The Old Order Changes: 1932-2009
As a friend and I strolled through Harvard Square on November 22, 1963, we heard rumors. At Nini’s Corner, a newsstand next to the Harvard Co-op, we learned President John F. Kennedy had been shot.
In the Co-op, we joined a crowd around the bank of TVs, where a shirt-sleeved CBS anchor Walter Cronkite spoke from every B&W screen, relaying unconfirmed reports of the President’s death, cutting to the Dallas Trade Mart, where Kennedy was to have spoken.
Guests milled. A white-jacketed waiter cried, dabbing his eyes with a table napkin. Someone removed the presidential seal from the podium.

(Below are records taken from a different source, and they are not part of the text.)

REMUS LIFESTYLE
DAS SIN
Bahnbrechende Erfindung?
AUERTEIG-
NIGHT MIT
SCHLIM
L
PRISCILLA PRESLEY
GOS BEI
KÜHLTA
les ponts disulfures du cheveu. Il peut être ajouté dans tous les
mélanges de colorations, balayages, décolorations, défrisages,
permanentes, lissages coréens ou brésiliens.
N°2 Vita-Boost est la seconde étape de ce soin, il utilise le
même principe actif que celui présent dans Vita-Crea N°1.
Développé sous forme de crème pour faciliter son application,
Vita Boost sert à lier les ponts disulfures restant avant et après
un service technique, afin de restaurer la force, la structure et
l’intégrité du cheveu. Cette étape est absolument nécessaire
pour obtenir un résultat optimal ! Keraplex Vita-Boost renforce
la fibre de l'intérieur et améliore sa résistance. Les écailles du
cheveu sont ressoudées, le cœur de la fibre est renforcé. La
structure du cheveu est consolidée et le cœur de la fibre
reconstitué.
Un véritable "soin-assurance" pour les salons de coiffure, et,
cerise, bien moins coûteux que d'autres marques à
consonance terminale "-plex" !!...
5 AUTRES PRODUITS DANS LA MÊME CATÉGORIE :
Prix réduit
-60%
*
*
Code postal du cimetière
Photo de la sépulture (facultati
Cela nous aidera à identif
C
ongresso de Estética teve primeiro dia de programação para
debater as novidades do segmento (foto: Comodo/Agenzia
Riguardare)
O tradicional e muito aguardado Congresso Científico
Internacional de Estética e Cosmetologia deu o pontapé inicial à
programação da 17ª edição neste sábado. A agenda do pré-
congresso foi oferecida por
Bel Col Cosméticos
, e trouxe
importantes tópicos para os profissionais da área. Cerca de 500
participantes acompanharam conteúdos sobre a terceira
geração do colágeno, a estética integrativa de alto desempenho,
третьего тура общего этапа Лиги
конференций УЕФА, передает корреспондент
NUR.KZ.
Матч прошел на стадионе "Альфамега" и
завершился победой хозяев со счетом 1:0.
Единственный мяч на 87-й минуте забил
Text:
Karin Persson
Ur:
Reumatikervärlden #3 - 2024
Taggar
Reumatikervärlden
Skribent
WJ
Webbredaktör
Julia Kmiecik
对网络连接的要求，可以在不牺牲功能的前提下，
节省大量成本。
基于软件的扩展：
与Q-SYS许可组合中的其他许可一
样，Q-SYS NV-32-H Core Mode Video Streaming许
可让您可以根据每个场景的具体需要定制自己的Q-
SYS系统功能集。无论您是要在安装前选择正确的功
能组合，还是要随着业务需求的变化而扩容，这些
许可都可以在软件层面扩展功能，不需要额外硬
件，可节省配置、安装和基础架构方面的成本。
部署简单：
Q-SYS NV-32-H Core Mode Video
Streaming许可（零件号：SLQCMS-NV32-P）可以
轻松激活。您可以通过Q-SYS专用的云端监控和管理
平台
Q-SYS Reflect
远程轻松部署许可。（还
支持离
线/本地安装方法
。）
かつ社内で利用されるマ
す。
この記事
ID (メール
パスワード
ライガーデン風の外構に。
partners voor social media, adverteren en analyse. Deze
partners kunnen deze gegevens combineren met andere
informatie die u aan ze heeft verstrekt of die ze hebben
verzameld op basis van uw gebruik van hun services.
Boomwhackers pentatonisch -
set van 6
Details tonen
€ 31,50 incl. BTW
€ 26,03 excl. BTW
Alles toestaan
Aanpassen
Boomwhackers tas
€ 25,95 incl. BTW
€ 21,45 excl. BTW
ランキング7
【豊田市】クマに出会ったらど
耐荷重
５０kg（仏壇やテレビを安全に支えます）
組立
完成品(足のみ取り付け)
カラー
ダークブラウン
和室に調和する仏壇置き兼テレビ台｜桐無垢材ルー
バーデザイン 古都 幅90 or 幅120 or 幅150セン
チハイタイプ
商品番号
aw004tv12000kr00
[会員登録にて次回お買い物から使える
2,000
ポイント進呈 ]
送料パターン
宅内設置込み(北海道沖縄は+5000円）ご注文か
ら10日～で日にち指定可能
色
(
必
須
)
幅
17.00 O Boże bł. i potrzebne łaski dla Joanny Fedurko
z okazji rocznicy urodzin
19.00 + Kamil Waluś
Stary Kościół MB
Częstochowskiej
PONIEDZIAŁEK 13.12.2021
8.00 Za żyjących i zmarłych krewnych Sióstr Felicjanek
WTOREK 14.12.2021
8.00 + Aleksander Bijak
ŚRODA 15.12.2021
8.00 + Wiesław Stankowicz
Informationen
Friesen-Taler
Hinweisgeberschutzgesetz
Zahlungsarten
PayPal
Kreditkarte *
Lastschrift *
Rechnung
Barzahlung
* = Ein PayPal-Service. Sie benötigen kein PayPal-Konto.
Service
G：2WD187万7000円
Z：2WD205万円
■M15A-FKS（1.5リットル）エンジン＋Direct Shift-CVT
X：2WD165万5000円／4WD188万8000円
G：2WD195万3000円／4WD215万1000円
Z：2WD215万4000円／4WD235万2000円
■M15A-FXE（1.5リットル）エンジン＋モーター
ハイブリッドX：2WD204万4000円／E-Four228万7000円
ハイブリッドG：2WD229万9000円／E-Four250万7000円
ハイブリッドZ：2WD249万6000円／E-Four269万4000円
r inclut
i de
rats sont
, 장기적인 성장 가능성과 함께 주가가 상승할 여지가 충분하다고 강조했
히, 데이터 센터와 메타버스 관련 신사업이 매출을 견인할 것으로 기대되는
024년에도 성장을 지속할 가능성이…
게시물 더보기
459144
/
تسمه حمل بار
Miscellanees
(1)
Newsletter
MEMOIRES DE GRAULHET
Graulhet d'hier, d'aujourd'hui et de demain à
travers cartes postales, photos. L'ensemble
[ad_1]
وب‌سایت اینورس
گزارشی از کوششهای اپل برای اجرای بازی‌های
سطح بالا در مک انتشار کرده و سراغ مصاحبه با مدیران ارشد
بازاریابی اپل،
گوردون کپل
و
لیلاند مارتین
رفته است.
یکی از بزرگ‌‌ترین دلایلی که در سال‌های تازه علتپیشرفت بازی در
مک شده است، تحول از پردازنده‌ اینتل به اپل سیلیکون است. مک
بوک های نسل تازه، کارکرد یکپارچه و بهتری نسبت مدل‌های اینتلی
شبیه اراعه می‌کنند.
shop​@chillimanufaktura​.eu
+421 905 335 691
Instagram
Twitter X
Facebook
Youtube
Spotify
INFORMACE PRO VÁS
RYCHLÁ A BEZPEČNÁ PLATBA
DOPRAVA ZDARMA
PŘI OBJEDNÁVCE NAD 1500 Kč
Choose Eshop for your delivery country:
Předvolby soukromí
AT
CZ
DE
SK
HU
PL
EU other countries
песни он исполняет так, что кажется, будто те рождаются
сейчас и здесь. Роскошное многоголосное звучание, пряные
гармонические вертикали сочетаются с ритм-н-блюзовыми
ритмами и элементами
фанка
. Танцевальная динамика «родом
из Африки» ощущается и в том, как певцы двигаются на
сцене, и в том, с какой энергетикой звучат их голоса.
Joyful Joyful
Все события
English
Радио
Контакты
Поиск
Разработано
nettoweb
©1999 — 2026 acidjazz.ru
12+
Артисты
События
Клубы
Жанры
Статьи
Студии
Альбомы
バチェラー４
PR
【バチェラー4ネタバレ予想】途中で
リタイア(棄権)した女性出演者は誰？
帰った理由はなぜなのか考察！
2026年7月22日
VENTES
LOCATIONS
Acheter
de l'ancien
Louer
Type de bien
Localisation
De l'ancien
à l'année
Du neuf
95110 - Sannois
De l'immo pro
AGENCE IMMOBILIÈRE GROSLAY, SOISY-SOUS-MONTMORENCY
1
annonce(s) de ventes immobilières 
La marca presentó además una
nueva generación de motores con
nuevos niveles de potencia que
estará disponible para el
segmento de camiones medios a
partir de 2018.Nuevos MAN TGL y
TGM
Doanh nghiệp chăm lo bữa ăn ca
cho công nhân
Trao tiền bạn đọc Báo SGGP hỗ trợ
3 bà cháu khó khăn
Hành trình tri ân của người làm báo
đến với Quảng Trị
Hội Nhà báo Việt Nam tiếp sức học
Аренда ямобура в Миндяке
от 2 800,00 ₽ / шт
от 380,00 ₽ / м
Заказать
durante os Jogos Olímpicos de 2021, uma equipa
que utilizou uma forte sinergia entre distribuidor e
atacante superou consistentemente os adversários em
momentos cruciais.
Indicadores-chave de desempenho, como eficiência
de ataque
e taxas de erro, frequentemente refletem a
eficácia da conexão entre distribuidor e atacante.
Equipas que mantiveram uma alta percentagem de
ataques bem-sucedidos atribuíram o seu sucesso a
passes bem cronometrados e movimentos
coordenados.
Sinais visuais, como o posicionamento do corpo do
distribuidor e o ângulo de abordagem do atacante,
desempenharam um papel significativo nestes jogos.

Reverend Luther Holcomb offered up a prayer.
Then: “From Dallas, Texas, a flash—apparently official,” Cronkite, removing his glasses, announced: “President Kennedy died at 1 PM Central Standard Time, 2 o’clock Eastern Standard Time, some 38 minutes ago.”
On June 5, 1968, a neighbor burst in, waving a newspaper headlining Senator Robert Kennedy’s assassination in the kitchen of Los Angeles’s Ambassador Hotel. Of the four Kennedy brothers, only Teddy was left.
In Boston, where I lived for 30 years, Kennedys were a fact of life—a force of life—in all their rambunctious ups and downs, tragedies and peccadilloes. Back then, Teddy, as everyone called him, was the feckless youngest brother, known to Harvard alums for having had to withdraw for two years after cheating on an exam. (Beginning Spanish. The demonic Chem 20 maybe. But Spanish A?) Then, the tragic affair of Chappaquiddick—a defining and lethal moment from which one thought he never would rebound.
But he did. Throughout other upheavals—marital conflicts, alcohol problems—Teddy persevered. He grew. He faced his terminal illness with dignity, worked for the betterment of others till the end.
Teddy was laid to rest in Arlington National Cemetery August 29, close by his slain brothers. His casket was flown down from Boston following a funeral mass during which President Barack Obama, whom he had vigorously supported, eulogized him.
Obama, while referring to Edward M. Kennedy’s “personal failings and setbacks,” stressed, “He was given a gift of time that his brothers were not. And he used that time to touch as many lives and right as many wrongs as the years would allow.”
That is the lesson I draw from Teddy’s life: his ever-present opportunity for personal return and redemption. August 29 was Teddy’s turn. Nini’s Corner, still a fixture, no doubt sold many papers.